**RECORDS PROVIDED:**
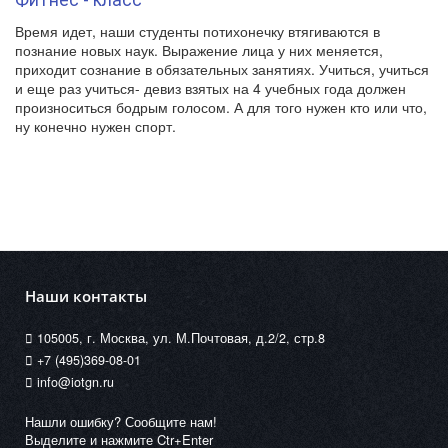
Время идет, наши студенты потихонечку втягиваются в
познание новых наук. Выражение лица у них меняется,
приходит сознание в обязательных занятиях. Учиться, учиться
и еще раз учиться- девиз взятых на 4 учебных года должен
произноситься бодрым голосом. А для того нужен кто или что,
ну конечно нужен спорт.
Наши контакты
105005, г. Москва, ул. М.Почтовая, д.2/2, стр.8
+7 (495)369-08-01
info@iotgn.ru
Нашли ошибку? Сообщите нам!
Выделите и нажмите Ctr+Enter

**PROBLEM DETAILS:** In the items above, swap "спорт" for "физкультура" and write the lines out again with nothing else changed. Leave the pictures out.

**WRITTEN SOLUTION:**
Время идет, наши студенты потихонечку втягиваются в
познание новых наук. Выражение лица у них меняется,
приходит сознание в обязательных занятиях. Учиться, учиться
и еще раз учиться- девиз взятых на 4 учебных года должен
произноситься бодрым голосом. А для того нужен кто или что,
ну конечно нужен физкультура.
Наши контакты
105005, г. Москва, ул. М.Почтовая, д.2/2, стр.8
+7 (495)369-08-01
info@iotgn.ru
Нашли ошибку? Сообщите нам!
Выделите и нажмите Ctr+Enter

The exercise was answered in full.